━━ STORED DATA
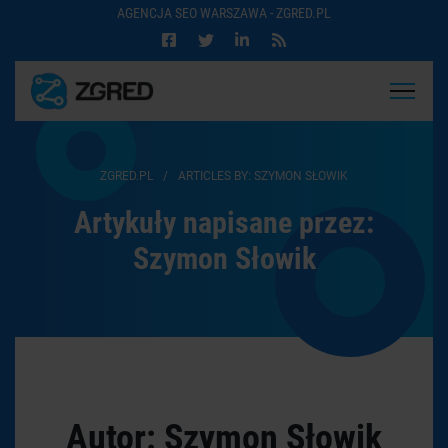
AGENCJA SEO WARSZAWA - ZGRED.PL
ZGRED.PL
/
ARTICLES BY: SZYMON SŁOWIK
Artykuły napisane przez:
Szymon Słowik
Autor: Szymon Słowik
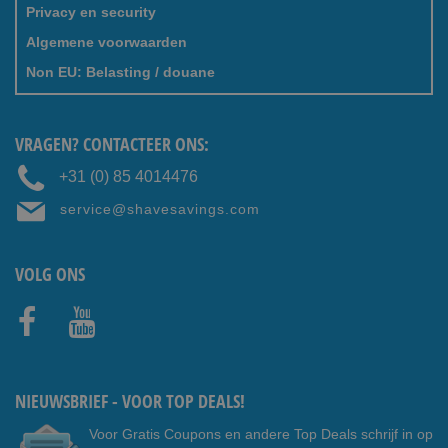
Privacy en security
Algemene voorwaarden
Non EU: Belasting / douane
VRAGEN? CONTACTEER ONS:
+31 (0) 85 4014476
service@shavesavings.com
VOLG ONS
Faceb
Youtub
ook
e
NIEUWSBRIEF - VOOR TOP DEALS!
Voor Gratis Coupons en andere Top Deals schrijf in op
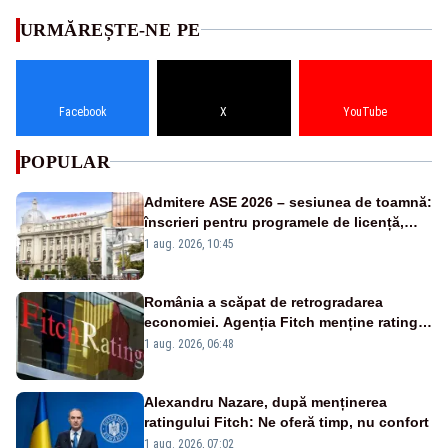
URMĂREȘTE-NE PE
Facebook
X
YouTube
POPULAR
Admitere ASE 2026 – sesiunea de toamnă:
înscrieri pentru programele de licență,
masterat și doctorat
1 aug. 2026, 10:45
România a scăpat de retrogradarea
economiei. Agenția Fitch menține ratingul
„BBB-” cu perspectivă negativă
1 aug. 2026, 06:48
Alexandru Nazare, după menținerea
ratingului Fitch: Ne oferă timp, nu confort
1 aug. 2026, 07:02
━━━━
AIM OF THE TASK:
Repeat the entries exactly as they are given, leaving out each image.

WORKED SOLUTION:
AGENCJA SEO WARSZAWA - ZGRED.PL
ZGRED.PL
/
ARTICLES BY: SZYMON SŁOWIK
Artykuły napisane przez:
Szymon Słowik
Autor: Szymon Słowik
Privacy en security
Algemene voorwaarden
Non EU: Belasting / douane
VRAGEN? CONTACTEER ONS:
+31 (0) 85 4014476
service@shavesavings.com
VOLG ONS
Faceb
Youtub
ook
e
NIEUWSBRIEF - VOOR TOP DEALS!
Voor Gratis Coupons en andere Top Deals schrijf in op
URMĂREȘTE-NE PE
Facebook
X
YouTube
POPULAR
Admitere ASE 2026 – sesiunea de toamnă:
înscrieri pentru programele de licență,
masterat și doctorat
1 aug. 2026, 10:45
România a scăpat de retrogradarea
economiei. Agenția Fitch menține ratingul
„BBB-” cu perspectivă negativă
1 aug. 2026, 06:48
Alexandru Nazare, după menținerea
ratingului Fitch: Ne oferă timp, nu confort
1 aug. 2026, 07:02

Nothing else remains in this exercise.